> _Exercise_
Within the records below is a range that opens at the line with "Product - Model" and closes at the line with "Don’t forget to". Return that range word for word, both ends included, and only that range.

● ● ● ● ● ● ●

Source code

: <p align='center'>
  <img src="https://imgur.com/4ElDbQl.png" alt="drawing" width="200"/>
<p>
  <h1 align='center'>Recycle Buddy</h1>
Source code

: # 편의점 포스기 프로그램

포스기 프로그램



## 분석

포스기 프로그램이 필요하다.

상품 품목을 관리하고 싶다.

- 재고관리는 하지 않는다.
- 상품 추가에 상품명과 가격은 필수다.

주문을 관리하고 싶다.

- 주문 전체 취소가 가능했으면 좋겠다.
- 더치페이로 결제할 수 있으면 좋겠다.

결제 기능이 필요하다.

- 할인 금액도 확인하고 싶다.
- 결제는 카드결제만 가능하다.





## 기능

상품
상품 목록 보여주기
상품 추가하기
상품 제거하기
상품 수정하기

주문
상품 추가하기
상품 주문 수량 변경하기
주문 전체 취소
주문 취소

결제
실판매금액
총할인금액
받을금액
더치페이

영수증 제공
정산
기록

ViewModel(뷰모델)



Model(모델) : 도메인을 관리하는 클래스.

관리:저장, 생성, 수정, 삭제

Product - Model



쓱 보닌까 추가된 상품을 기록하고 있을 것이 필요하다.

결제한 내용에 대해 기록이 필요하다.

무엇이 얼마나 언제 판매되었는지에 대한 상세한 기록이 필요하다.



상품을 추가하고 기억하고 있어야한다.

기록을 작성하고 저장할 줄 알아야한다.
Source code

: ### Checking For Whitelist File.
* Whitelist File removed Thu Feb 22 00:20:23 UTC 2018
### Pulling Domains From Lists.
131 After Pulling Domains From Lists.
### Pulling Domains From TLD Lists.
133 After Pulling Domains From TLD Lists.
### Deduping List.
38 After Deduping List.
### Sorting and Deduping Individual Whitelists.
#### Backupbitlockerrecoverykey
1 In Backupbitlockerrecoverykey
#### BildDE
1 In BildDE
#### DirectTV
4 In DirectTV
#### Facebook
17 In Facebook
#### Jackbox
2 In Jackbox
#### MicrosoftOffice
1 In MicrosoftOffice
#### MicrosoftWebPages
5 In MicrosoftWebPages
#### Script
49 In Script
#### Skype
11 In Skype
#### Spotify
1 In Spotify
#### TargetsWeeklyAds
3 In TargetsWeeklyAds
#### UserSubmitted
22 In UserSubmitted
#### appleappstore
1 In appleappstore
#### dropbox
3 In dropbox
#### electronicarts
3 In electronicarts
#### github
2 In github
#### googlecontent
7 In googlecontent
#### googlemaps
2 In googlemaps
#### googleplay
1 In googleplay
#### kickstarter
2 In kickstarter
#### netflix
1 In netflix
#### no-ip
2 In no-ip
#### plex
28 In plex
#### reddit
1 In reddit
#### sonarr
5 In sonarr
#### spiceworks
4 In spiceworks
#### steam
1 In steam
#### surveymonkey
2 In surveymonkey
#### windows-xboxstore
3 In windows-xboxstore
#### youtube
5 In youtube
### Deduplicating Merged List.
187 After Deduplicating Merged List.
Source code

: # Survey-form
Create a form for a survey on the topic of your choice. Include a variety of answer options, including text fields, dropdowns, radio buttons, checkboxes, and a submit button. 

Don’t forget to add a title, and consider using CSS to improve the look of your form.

● ● ● ● ● ● ●

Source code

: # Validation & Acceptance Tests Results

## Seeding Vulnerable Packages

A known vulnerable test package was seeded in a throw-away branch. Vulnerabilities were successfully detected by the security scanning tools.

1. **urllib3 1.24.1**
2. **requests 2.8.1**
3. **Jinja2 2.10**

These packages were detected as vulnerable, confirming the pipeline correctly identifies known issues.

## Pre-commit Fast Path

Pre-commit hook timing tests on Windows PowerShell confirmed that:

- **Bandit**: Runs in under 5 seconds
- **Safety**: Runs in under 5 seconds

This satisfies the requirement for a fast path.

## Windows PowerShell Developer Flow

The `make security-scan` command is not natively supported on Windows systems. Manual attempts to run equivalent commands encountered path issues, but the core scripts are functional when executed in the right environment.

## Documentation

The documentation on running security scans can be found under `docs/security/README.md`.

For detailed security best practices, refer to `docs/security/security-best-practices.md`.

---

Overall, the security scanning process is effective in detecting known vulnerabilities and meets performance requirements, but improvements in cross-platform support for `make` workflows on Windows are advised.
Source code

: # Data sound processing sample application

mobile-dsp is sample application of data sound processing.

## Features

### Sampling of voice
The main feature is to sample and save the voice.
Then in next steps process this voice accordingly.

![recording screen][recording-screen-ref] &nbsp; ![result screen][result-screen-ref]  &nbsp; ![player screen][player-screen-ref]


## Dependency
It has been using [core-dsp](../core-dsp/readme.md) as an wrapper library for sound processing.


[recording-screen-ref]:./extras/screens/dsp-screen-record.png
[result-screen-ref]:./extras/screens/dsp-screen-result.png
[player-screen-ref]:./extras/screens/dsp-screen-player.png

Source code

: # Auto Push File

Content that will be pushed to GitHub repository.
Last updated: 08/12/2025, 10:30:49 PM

● ● ● ● ● ● ●

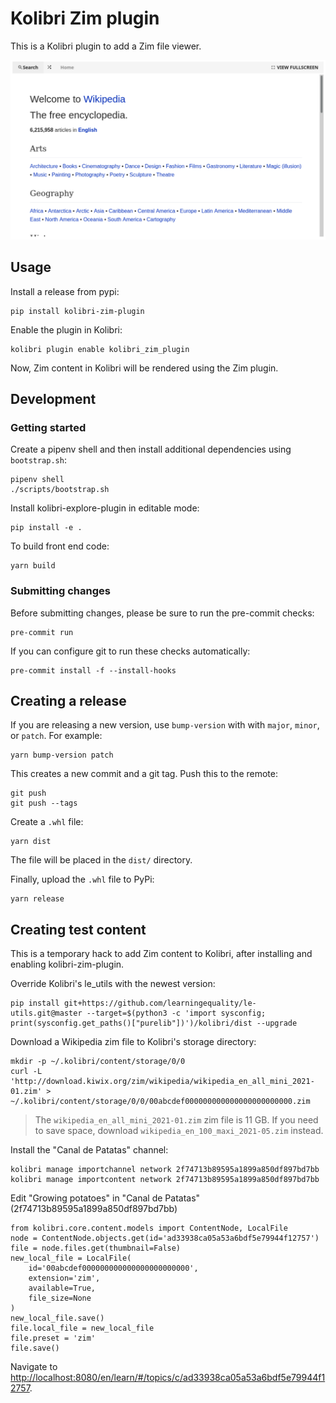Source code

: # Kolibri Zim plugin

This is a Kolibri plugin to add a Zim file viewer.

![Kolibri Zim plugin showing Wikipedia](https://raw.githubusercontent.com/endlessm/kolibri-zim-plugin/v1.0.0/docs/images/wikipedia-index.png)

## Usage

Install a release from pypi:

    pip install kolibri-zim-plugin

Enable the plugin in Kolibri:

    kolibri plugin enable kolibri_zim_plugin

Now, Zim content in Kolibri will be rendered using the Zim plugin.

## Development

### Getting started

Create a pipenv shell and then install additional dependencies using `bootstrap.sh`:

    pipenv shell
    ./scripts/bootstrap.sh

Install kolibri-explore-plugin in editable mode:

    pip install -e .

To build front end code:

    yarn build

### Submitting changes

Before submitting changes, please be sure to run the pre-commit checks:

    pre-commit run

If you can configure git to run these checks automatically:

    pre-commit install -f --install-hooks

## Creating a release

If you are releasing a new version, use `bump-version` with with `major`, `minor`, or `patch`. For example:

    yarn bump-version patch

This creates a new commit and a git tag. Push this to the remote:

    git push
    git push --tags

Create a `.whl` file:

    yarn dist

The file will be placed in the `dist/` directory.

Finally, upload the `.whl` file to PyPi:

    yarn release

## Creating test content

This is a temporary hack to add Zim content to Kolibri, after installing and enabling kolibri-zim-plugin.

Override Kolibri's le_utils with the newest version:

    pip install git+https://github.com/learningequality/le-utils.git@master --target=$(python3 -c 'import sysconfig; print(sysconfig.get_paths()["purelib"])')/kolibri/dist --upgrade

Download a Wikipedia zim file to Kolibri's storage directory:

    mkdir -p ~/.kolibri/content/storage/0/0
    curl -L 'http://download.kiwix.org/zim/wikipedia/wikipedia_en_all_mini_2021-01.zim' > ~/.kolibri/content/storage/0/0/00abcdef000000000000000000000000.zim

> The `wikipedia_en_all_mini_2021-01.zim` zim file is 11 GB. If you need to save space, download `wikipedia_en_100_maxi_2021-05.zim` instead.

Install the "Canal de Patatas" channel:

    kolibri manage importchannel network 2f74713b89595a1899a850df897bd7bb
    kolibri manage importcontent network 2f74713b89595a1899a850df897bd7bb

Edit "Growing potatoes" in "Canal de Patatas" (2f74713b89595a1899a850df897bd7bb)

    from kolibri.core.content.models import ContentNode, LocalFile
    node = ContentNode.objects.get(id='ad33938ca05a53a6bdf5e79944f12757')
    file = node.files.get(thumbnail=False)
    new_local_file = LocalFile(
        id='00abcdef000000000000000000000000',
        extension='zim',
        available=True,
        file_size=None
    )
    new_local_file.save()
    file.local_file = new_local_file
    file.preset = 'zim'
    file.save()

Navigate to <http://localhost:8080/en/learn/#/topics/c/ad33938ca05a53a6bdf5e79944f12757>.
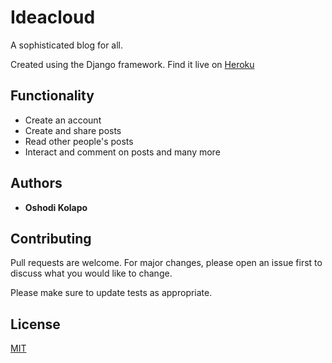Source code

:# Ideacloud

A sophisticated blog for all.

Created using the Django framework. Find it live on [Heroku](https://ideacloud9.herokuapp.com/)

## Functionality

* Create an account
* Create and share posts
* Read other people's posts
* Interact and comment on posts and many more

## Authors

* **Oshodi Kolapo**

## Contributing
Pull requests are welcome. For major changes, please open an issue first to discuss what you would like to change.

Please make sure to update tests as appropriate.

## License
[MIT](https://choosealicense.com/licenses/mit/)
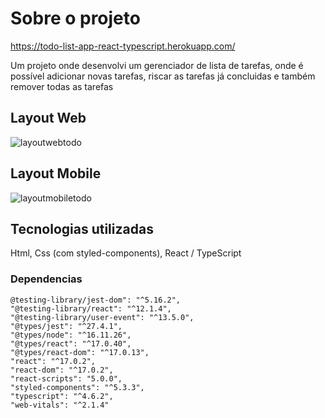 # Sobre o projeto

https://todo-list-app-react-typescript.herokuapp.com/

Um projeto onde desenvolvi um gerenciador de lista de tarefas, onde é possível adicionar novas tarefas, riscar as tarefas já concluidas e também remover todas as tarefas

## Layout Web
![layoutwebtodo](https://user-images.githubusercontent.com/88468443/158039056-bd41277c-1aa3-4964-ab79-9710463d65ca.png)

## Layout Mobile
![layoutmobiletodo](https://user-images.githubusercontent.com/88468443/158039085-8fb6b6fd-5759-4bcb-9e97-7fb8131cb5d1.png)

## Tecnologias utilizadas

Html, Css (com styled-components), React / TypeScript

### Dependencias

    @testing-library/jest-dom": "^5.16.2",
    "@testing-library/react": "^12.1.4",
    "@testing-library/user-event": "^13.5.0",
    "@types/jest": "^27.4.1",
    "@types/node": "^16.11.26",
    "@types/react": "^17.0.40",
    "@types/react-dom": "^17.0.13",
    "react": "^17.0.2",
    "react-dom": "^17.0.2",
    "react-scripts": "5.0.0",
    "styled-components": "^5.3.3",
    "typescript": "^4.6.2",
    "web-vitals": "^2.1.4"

● ● ● ● ● ● ●

> _Exercise answer_
Product - Model



쓱 보닌까 추가된 상품을 기록하고 있을 것이 필요하다.

결제한 내용에 대해 기록이 필요하다.

무엇이 얼마나 언제 판매되었는지에 대한 상세한 기록이 필요하다.



상품을 추가하고 기억하고 있어야한다.

기록을 작성하고 저장할 줄 알아야한다.
Source code

: ### Checking For Whitelist File.
* Whitelist File removed Thu Feb 22 00:20:23 UTC 2018
### Pulling Domains From Lists.
131 After Pulling Domains From Lists.
### Pulling Domains From TLD Lists.
133 After Pulling Domains From TLD Lists.
### Deduping List.
38 After Deduping List.
### Sorting and Deduping Individual Whitelists.
#### Backupbitlockerrecoverykey
1 In Backupbitlockerrecoverykey
#### BildDE
1 In BildDE
#### DirectTV
4 In DirectTV
#### Facebook
17 In Facebook
#### Jackbox
2 In Jackbox
#### MicrosoftOffice
1 In MicrosoftOffice
#### MicrosoftWebPages
5 In MicrosoftWebPages
#### Script
49 In Script
#### Skype
11 In Skype
#### Spotify
1 In Spotify
#### TargetsWeeklyAds
3 In TargetsWeeklyAds
#### UserSubmitted
22 In UserSubmitted
#### appleappstore
1 In appleappstore
#### dropbox
3 In dropbox
#### electronicarts
3 In electronicarts
#### github
2 In github
#### googlecontent
7 In googlecontent
#### googlemaps
2 In googlemaps
#### googleplay
1 In googleplay
#### kickstarter
2 In kickstarter
#### netflix
1 In netflix
#### no-ip
2 In no-ip
#### plex
28 In plex
#### reddit
1 In reddit
#### sonarr
5 In sonarr
#### spiceworks
4 In spiceworks
#### steam
1 In steam
#### surveymonkey
2 In surveymonkey
#### windows-xboxstore
3 In windows-xboxstore
#### youtube
5 In youtube
### Deduplicating Merged List.
187 After Deduplicating Merged List.
Source code

: # Survey-form
Create a form for a survey on the topic of your choice. Include a variety of answer options, including text fields, dropdowns, radio buttons, checkboxes, and a submit button. 

Don’t forget to add a title, and consider using CSS to improve the look of your form.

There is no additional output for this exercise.